Over the water the sky was still a clear, hot blue, but that couldn’t last. Jalia turned her head again to stare at the plane, watching anxiously for some sign that it was banking, turning, that the pilot had seen the clouds building and made the decision to put down again.
But the little plane, the sun glinting from its fat wings, sailed serenely on.
Five
There was little sleep for anyone in the palace that night. The phones rang constantly, with family and friends in the country and abroad calling for news, calls from officials organizing the search team, and journalists around the world clogging up the line asking for details of Princess Noor’s Fatal Peril.
Everybody felt worse when the couple’s disappearance began to be announced on repeated television news bulletins in the early evening and the announcer’s voice resonated with the kind of gravity that meant he thought Princess Noor was probably dead.
But they couldn’t just turn it off. It was entirely possible that some reporter would get wind of a search team discovery and broadcast the news before the family was notified. The regular announcements became a horrible kind of compulsive listening for them all as more and more journalists joined the fray.
On the breakfast terrace early the next morning, bleary-eyed but unable to sleep, and fed up with the constant insensitive badgering, Jalia delivered herself of a few blistering comments to one journalist and hung up the phone to find Latif watching her.
He was silhouetted against the morning sun, and she couldn’t see his expression. She dropped her eyes and picked up her coffee.
“Is there any news?” she asked. The question had taken on the impact of ritual. They were all constantly asking it of each other.
“Have you heard that the Barakat Emirates have sent a couple of planes to join the search this morning?”
Jalia nodded.
Latif set something on the ground, then moved over to pour himself a cup of coffee. “Then there’s no news.”

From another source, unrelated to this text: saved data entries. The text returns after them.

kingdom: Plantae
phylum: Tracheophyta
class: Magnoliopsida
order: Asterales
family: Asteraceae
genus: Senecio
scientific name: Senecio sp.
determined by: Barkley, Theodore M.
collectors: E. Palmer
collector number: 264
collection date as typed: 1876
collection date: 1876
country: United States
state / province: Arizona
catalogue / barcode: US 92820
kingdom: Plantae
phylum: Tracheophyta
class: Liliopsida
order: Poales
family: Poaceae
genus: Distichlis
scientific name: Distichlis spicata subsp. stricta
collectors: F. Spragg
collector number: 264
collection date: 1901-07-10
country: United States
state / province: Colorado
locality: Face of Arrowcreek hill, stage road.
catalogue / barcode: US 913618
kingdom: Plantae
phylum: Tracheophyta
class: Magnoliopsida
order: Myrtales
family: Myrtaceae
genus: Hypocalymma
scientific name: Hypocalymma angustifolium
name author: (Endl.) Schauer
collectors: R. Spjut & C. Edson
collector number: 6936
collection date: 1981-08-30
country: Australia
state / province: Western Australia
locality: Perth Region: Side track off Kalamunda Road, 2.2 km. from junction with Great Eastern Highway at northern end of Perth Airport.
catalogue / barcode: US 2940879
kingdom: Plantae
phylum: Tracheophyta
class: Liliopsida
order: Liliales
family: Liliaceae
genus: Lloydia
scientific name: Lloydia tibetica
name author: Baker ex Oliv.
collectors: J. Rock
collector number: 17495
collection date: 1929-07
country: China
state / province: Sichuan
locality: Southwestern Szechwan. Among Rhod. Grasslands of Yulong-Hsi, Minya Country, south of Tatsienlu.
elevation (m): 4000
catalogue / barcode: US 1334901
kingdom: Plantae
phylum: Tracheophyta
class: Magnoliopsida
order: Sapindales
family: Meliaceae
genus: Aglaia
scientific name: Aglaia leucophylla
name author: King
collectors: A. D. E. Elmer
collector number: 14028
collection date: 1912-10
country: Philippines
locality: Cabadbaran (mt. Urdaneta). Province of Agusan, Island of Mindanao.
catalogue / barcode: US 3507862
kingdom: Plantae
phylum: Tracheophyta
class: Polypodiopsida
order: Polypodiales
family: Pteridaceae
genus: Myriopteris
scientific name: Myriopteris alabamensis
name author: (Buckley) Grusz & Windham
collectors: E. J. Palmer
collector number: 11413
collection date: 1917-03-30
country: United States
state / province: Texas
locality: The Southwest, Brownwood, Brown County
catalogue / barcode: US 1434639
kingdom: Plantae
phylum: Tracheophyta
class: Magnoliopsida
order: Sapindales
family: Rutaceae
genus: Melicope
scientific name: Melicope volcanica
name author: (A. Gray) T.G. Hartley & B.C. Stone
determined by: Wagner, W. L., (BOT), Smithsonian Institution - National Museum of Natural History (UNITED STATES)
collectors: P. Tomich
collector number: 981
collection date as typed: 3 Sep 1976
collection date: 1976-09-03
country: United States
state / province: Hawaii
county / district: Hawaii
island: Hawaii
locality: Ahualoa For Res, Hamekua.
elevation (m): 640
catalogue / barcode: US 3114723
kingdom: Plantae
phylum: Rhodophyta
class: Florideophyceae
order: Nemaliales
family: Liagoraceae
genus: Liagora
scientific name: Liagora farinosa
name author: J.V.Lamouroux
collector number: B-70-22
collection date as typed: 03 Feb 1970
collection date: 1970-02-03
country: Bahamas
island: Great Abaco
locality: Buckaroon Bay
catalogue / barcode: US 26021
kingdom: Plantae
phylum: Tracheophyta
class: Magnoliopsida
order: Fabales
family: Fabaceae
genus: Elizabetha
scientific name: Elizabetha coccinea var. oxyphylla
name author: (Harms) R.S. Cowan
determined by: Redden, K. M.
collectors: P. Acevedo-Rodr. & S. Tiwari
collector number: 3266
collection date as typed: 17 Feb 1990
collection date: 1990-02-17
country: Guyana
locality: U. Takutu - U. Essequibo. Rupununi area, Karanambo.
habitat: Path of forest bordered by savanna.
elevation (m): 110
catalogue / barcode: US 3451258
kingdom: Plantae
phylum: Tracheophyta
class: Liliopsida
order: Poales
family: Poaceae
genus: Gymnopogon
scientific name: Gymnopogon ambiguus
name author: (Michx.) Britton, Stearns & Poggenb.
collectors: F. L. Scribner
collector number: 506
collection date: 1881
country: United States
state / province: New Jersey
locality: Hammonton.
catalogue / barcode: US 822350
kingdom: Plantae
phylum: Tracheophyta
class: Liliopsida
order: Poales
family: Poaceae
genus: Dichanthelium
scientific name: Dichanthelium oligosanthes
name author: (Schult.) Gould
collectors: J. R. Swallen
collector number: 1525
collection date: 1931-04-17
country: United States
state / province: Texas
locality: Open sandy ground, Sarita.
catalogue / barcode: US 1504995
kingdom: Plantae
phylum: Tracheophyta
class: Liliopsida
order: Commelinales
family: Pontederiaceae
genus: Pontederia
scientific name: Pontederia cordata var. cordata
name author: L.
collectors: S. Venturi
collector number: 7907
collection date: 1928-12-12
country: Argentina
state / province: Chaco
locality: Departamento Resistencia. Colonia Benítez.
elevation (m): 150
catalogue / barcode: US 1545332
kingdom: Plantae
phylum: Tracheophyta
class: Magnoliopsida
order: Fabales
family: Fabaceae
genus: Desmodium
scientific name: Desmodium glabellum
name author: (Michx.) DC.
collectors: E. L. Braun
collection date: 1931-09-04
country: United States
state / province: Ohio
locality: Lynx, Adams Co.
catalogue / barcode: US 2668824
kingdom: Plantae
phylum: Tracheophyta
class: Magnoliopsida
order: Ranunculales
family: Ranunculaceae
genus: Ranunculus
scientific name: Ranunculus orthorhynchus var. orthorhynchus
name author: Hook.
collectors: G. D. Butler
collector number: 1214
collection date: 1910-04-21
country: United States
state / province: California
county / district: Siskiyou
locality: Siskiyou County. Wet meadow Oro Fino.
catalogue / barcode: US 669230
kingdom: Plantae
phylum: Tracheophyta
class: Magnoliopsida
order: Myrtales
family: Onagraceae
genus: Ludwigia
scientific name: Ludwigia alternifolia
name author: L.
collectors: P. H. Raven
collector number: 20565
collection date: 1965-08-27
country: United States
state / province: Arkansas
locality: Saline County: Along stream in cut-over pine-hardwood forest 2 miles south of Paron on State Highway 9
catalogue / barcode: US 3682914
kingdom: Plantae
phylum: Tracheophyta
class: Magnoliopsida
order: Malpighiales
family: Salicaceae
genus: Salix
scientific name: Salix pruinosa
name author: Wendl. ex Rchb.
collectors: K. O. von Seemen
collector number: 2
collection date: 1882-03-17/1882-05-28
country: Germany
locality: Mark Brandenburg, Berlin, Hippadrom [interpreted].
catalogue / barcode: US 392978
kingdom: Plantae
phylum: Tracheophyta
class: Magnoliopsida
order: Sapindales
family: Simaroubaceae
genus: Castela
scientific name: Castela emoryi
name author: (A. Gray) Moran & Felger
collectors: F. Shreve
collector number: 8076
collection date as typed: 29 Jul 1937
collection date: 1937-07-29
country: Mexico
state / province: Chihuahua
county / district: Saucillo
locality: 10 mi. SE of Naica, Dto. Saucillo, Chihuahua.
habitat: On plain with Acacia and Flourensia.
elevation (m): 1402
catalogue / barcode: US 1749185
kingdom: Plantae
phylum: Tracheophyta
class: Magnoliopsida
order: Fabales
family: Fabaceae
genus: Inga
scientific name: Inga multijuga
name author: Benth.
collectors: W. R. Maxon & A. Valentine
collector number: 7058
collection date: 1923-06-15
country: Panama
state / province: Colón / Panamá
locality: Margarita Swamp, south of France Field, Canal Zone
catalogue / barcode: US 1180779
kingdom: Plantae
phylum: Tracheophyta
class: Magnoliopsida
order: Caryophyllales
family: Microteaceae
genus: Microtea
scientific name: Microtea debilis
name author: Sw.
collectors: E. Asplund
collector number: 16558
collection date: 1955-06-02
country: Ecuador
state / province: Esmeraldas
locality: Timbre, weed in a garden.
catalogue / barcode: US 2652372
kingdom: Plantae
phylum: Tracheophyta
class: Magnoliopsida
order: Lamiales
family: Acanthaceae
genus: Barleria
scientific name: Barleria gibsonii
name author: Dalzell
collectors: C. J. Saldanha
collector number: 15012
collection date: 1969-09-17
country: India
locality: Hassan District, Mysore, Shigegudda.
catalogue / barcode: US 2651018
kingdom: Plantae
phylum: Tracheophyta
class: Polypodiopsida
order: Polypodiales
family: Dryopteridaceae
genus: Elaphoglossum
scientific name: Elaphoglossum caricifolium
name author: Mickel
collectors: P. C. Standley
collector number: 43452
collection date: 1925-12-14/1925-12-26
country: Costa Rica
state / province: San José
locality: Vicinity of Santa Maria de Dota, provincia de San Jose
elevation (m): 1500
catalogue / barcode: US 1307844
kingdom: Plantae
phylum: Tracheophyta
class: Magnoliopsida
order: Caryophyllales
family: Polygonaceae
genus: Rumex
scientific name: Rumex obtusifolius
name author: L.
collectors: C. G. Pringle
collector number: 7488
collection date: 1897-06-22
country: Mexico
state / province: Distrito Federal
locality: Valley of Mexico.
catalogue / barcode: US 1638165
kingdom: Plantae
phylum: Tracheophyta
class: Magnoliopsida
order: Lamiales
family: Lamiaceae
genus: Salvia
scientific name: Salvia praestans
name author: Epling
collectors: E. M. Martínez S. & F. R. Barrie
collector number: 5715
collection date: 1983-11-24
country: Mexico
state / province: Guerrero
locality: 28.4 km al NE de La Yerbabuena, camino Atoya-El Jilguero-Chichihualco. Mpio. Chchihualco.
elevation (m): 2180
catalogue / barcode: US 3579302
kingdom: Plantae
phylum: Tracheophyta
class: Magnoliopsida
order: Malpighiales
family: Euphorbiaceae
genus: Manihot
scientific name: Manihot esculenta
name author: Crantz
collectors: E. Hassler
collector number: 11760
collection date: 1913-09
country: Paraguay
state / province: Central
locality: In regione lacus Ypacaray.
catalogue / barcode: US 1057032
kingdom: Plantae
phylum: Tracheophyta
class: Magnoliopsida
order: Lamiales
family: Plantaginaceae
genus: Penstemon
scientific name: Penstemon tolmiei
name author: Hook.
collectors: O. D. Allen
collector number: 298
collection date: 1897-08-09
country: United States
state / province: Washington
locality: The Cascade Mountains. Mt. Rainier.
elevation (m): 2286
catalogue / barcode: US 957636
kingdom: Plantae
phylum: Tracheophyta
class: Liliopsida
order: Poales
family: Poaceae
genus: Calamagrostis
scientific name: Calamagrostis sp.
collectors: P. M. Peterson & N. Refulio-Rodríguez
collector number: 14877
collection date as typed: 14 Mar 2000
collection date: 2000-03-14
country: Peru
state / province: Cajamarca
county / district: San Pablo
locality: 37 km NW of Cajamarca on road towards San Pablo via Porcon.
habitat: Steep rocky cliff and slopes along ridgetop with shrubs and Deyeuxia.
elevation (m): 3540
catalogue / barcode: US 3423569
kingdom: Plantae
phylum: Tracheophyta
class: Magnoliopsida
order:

“God, how I hate sitting here doing nothing more productive than fielding calls from the media. If only there was something to do!” she exploded. Part of the emptiness she felt was the letdown after the blizzard of wedding preparations, of course. But Jalia was also missing the hard, rewarding work of her university life.
Latif remained standing, resting his hips back against the table, gazing out over the courtyard. He swirled the coffee in his cup.
“Well, why not?”
Jalia looked up, and his eyes turned to her with a hooded expression she couldn’t fathom. “What do you mean, why not?” Suddenly her eye fell on the case he had set down by a column. She frowned in sudden dismay.
“Are you leaving?” How could he go when they were in such trouble? Bari was one of his closest friends!
He took another sip of coffee. “I’m going to drive up into the mountains to ask in the villages whether anyone saw or heard a plane coming down in the storm.”
She stared at him, the fog of a sleepless night abruptly clearing from her brain. “What a brilliant idea!” she breathed. “I wish I could do something useful like that!”
Latif shrugged as if she impressed him not at all. “Why don’t you?”
“It would take me a week to decipher the answers.” The mountain dialects of both Bagestani Arabic and Parvani, Bagestan’s two languages, were very different from what was spoken in the cities, and Jalia had trouble enough even in the city.
Latif said nothing, merely turned, set down his cup, and rang the bell. A servant came out and asked what he would eat. Latif shook his head.
“I don’t want food, thanks, Mansour,” he began in Arabic. “You have a son named Shafi.”